Otherwise individual models can be chosen with --model=densenet201, for example.

$ ml classify cvbp --model=densenet201 images/*.jpg
0.44,espresso,densenet201,images/coffee_mug.jpg
1.00,kite,densenet201,images/kite.jpg
0.66,balance_beam,densenet201,images/yogapose.jpg

detect

The detect command, in addition to identifying objects, returns the bounding box for the objects found in the image, consisting of the left top and right bottom coordinates.
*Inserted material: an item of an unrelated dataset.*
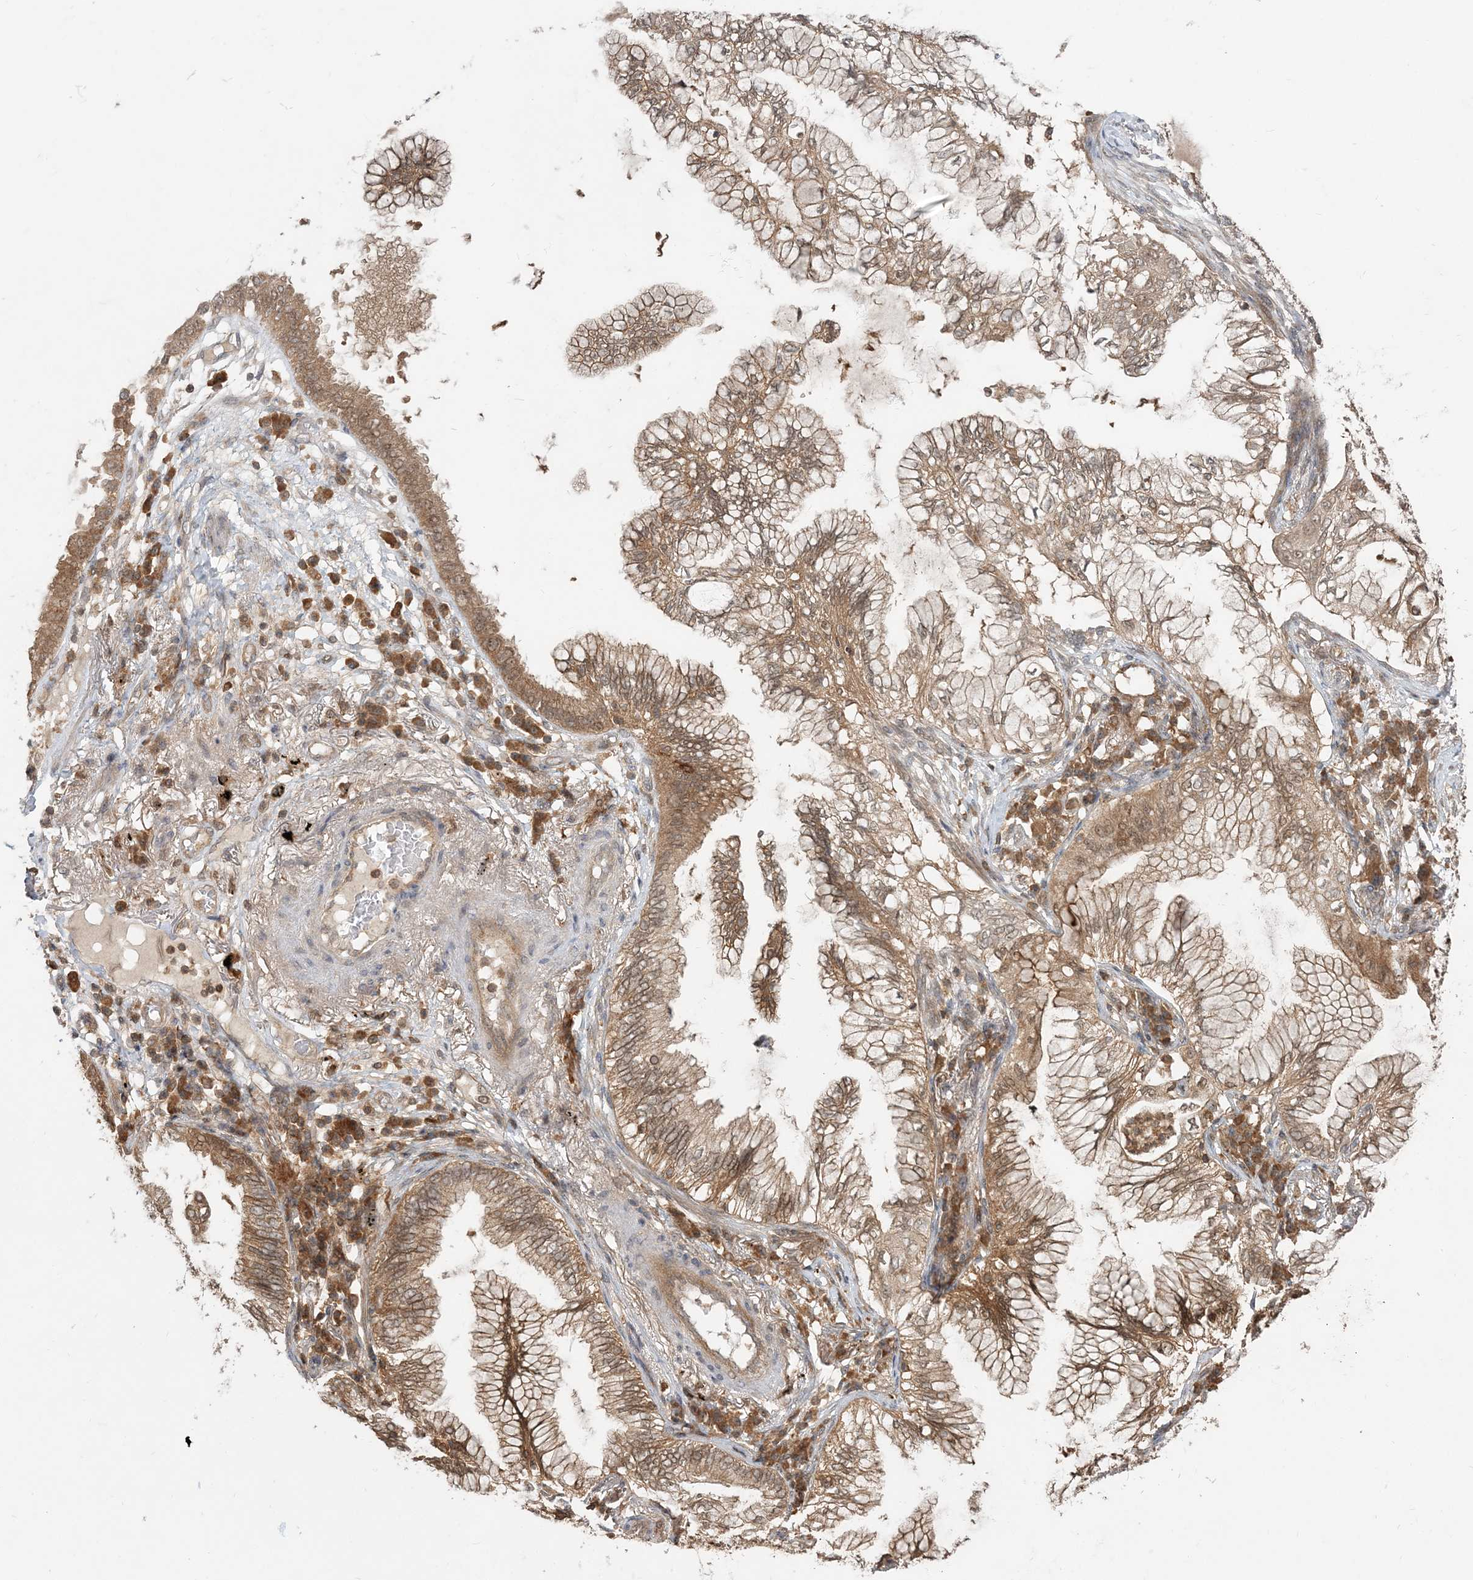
{"staining": {"intensity": "moderate", "quantity": ">75%", "location": "cytoplasmic/membranous,nuclear"}, "tissue": "lung cancer", "cell_type": "Tumor cells", "image_type": "cancer", "snomed": [{"axis": "morphology", "description": "Normal tissue, NOS"}, {"axis": "morphology", "description": "Adenocarcinoma, NOS"}, {"axis": "topography", "description": "Bronchus"}, {"axis": "topography", "description": "Lung"}], "caption": "Immunohistochemical staining of lung adenocarcinoma shows medium levels of moderate cytoplasmic/membranous and nuclear protein positivity in about >75% of tumor cells.", "gene": "CAB39", "patient": {"sex": "female", "age": 70}}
$ ml detect cvbp images/*.{jpg,png}
1.00,cup,61,59,273,244,images/coffee_mug.jpg
1.00,bird,86,56,605,761,images/kite.jpg
0.83,dog,28,100,200,186,images/image_04_bw.png
0.16,sheep,30,100,195,184,images/image_04_bw.png
0.05,cow,241,125,255,204,images/image_04_bw.png
0.74,person,89,50,193,190,images/image_06_bw.png
0.22,horse,86,48,195,193,images/image_06_bw.png
0.17,dog,106,52,193,181,images/image_06_bw.png
0.08,umbrella,6,55,236,238,images/image_07_bw.png
0.99,bird,37,31,251,246,images/image_10_bw.png

As with classify, with no argument the webcam is deployed to obtain images and to detect objects in real time.

Demonstration

$ ml demo cvbp

Contributing

This project welcomes contributions and suggestions. Most contributions require you to agree to a Contributor License Agreement (CLA) declaring that you have the right to, and actually do, grant us the rights to use your contribution. For details, visit https://cla.opensource.microsoft.com.

When you submit a pull request, a CLA bot will automatically determine whether you need to provide a CLA and decorate the PR appropriately (e.g., status check, comment). Simply follow the instructions provided by the bot. You will only need to do this once across all repos using our CLA.

This project has adopted the Microsoft Open Source Code of Conduct. For more information see the Code of Conduct FAQ or contact opencode@microsoft.com with any additional questions or comments.

Legal Notices

Microsoft and any contributors grant you a license to the Microsoft documentation and other content in this repository under the Creative Commons Attribution 4.0 International Public License, see the LICENSE file, and grant you a license to any code in the repository under the MIT License, see the LICENSE-CODE file.

Microsoft, Windows, Microsoft Azure and/or other Microsoft products and services referenced in the documentation may be either trademarks or registered trademarks of Microsoft in the United States and/or other countries. The licenses for this project do not grant you rights to use any Microsoft names, logos, or trademarks. Microsoft's general trademark guidelines can be found at http://go.microsoft.com/fwlink/?LinkID=254653.

Privacy information can be found at https://privacy.microsoft.com/en-us/

Microsoft and any contributors reserve all other rights, whether under their respective copyrights, patents, or trademarks, whether by implication, estoppel or otherwise.